_PROVIDED TEXT_.
--- START ---

So it is about ensuring the additional room due to alignment requirement
being placed at the end of a fragment, in order to avoid false sharing
between the last fragment and the current fragment as much as possible,
right?

I am generally agreed with above if we can also ensure skb coaleasing by
doing offset count-up instead of offset countdown.

If there is conflict between them, I am assuming that enabling skb frag
coaleasing is prefered over avoiding false sharing, right?

> 
>> The above is why I added the below paragraph in the doc to make the semantic
>> more explicit:
>> "Depending on different aligning requirement, the page_frag API caller may call
>> page_frag_alloc*_align*() to ensure the returned virtual address or offset of
>> the page is aligned according to the 'align/alignment' parameter. Note the size
>> of the allocated fragment is not aligned, the caller needs to provide an aligned
>> fragsz if there is an alignment requirement for the size of the fragment."

--- END ---

_DATASET CONTENT_.
--- START ---

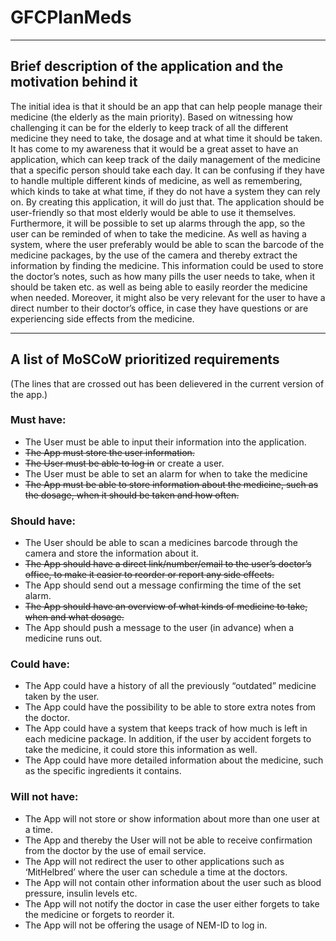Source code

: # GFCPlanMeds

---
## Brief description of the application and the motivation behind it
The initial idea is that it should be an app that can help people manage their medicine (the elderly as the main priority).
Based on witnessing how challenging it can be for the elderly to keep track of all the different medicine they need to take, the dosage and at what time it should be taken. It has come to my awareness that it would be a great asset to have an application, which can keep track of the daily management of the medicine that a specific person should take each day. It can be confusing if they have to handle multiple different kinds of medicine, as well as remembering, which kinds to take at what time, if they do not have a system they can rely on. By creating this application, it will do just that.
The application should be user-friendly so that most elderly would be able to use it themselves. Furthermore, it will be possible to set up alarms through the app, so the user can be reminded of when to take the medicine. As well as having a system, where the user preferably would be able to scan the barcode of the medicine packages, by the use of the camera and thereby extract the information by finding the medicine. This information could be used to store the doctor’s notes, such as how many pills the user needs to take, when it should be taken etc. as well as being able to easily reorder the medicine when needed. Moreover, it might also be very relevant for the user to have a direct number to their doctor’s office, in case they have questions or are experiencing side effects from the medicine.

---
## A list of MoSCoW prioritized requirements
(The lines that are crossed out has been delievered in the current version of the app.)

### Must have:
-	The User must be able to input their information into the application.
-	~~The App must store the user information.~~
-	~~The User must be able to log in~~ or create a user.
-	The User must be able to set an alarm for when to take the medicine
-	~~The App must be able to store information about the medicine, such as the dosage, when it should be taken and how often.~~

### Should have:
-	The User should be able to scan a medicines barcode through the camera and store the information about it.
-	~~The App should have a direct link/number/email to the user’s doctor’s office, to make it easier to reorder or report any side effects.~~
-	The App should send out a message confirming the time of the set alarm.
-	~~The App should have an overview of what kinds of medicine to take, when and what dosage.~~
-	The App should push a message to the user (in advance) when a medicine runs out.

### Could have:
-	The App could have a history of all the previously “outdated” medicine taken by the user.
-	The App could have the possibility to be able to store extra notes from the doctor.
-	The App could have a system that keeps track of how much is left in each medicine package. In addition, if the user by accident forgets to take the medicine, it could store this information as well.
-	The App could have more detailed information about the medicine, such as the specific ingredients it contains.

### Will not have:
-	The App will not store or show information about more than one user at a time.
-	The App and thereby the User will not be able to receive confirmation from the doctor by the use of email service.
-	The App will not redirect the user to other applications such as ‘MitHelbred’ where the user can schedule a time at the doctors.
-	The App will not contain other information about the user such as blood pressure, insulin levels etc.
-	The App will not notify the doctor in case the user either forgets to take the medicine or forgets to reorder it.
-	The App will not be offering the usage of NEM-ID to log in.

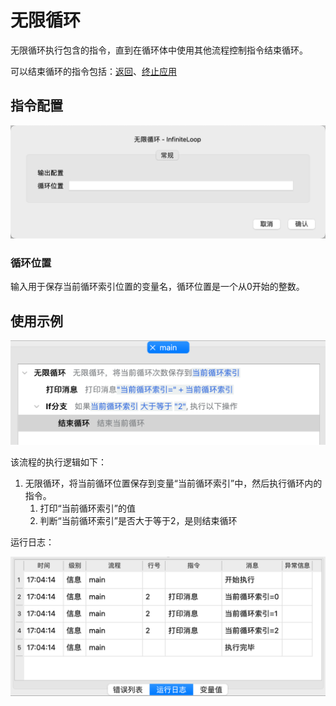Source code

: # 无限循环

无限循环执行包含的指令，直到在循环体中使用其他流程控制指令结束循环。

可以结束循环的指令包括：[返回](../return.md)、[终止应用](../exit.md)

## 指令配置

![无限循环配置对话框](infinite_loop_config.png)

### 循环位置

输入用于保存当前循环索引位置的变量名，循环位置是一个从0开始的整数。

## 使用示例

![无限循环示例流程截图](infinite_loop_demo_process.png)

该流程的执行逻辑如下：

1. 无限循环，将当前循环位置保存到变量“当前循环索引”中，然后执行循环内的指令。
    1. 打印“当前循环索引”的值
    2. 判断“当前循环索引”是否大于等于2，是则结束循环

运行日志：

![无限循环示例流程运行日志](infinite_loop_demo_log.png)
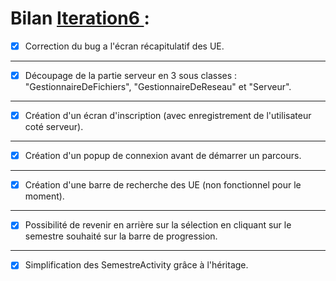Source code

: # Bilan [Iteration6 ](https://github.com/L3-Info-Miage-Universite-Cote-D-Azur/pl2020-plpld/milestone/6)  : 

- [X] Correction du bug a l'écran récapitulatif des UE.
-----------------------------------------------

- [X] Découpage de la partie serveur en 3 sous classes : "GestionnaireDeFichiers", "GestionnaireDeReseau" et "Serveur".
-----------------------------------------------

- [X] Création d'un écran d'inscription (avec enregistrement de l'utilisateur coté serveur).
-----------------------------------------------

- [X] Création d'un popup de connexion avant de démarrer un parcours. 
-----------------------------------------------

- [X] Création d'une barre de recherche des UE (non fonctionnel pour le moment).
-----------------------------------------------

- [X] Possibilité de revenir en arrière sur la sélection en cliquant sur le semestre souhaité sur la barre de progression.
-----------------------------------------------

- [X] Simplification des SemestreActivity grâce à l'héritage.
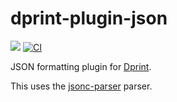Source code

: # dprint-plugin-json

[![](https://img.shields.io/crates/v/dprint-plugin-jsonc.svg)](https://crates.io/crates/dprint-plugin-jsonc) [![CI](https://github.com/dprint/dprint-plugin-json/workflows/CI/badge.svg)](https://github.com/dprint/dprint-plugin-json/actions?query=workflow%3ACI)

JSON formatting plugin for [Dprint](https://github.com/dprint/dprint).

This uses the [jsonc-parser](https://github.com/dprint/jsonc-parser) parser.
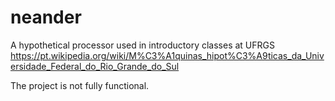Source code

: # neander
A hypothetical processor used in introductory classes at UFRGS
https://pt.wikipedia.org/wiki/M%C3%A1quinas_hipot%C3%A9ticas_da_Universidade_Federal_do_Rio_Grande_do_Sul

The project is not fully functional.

--- END ---

Resume the page_frag alignment thread after its last line and keep writing it. The records have nothing to do with the page_frag alignment thread.

_THE ANSWER_.
>>
>> And existing callers of page_frag aligned API does seems to follow the above
>> rule last time I checked.
>>
>> Or did I miss something obvious here?
> 
> No you didn't miss anything. It is just that there is now more
> potential for error than there was before.

I guess the 'error' is referred to the 'false sharing' mentioned above,
right? If it is indeed an error, are we not supposed to fix it instead
of allowing such implicit implication? Allowing implicit implication
seems to make the 'error' harder to reproduce and debug.

> 
>>> need to align the remaining, then add fragsz, and then I guess you
>>> could store remaining and then subtract fragsz from your final virtual
>>> address to get back to where the starting offset is actually located.
>>
>> remaining = __ALIGN_KERNEL_MASK(nc->remaining, ~align_mask);
>> remaining += fragsz;
>> nc->remaining = remaining;
>> return encoded_page_address(nc->encoded_va) + (size + remaining) - fragsz;
>>
>> If yes, I am not sure what is the point of doing the above yet, it
>> just seem to make thing more complicated and harder to understand.
> 
> That isn't right. I am not sure why you are adding size + remaining or
> what those are supposed to represent.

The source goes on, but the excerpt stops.